The prokaryote transforms by absorbing naked DNA from its surroundings, which is derived from other cells that have lysed and discharged their contents, including their genome, into the environment. Many bacteria are inherently competent, which means they actively bind to ambient DNA, transfer it into their cytoplasm, and single-strand it. Nucleases often degrade double-stranded foreign DNA within cells as a protection against viral infection. However, because these nucleases are weak against single-stranded DNA, the single-stranded DNA within the cell can recombine into the bacterial genome. Recombinant DNA is a DNA molecule that comprises fragments of DNA from many organisms (Recombinant DNA will be covered in greater depth in Microbes and Genetic Engineering Tools.) The bacterial cell may obtain new phenotypic features if the additional DNA is incorporated into its own genome through recombination. If a nonpathogenic bacteria takes up DNA from a pathogen’s toxin gene and inserts it into its chromosome, it may become pathogenic as well. Competent bacteria can also take up plasmid DNA and provide the cell new properties.

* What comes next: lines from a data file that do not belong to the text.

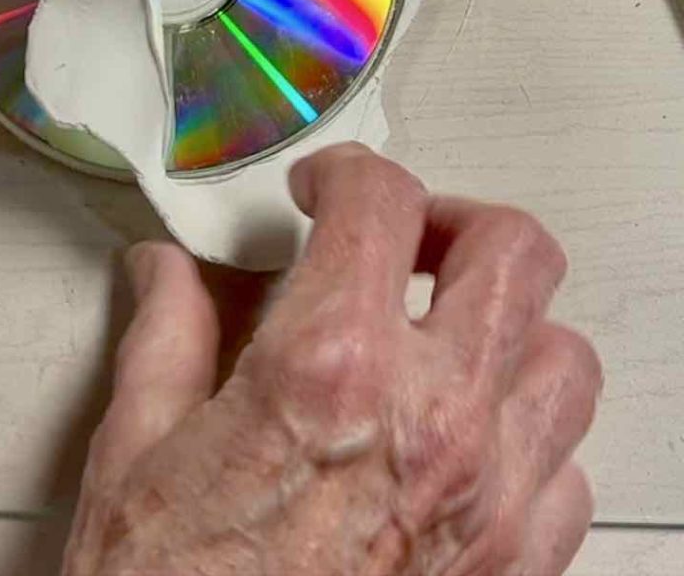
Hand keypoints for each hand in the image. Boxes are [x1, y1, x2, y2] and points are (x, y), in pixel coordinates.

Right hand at [65, 145, 600, 574]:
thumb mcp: (135, 448)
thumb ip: (163, 333)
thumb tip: (163, 269)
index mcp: (328, 370)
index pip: (382, 202)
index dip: (347, 171)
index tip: (323, 189)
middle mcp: (433, 423)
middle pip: (515, 252)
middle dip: (455, 222)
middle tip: (403, 242)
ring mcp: (490, 501)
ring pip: (565, 355)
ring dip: (507, 326)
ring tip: (442, 337)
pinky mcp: (514, 571)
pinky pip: (570, 468)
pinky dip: (528, 435)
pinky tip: (462, 443)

In a process known as transduction, viruses that infect bacteria (bacteriophages) can transmit tiny fragments of chromosomal DNA from one bacterium to another. Remember that in generalised transduction, any portion of chromosomal DNA can be accidentally packaged into a phage head during phage assembly and transported to a new host cell. Specialized transduction, on the other hand, occurs when a lysogenic prophage is imprecisely excised from the bacterial chromosome, resulting in the phage carrying a fragment of the bacterial chromosome from either side of the phage’s integration site to a new host cell. As a result, the host may be able to purchase more homes. This is known as lysogenic conversion. A virulence gene may be carried by a lysogenic phage to its new host, which has medical implications. Once incorporated into the chromosome of the new host, the new host may become pathogenic. Because of the introduction of toxin-encoding genes by lysogenic bacteriophages, several pathogenic bacteria, including Corynebacterium diphtheriae (the causative agent of diphtheria) and Clostridium botulinum (the causative agent of botulism), are virulent, demonstrating the clinical relevance of transduction in the exchange of genes involved in infectious disease. Archaea have their own viruses that transfer genetic material from one person to the next.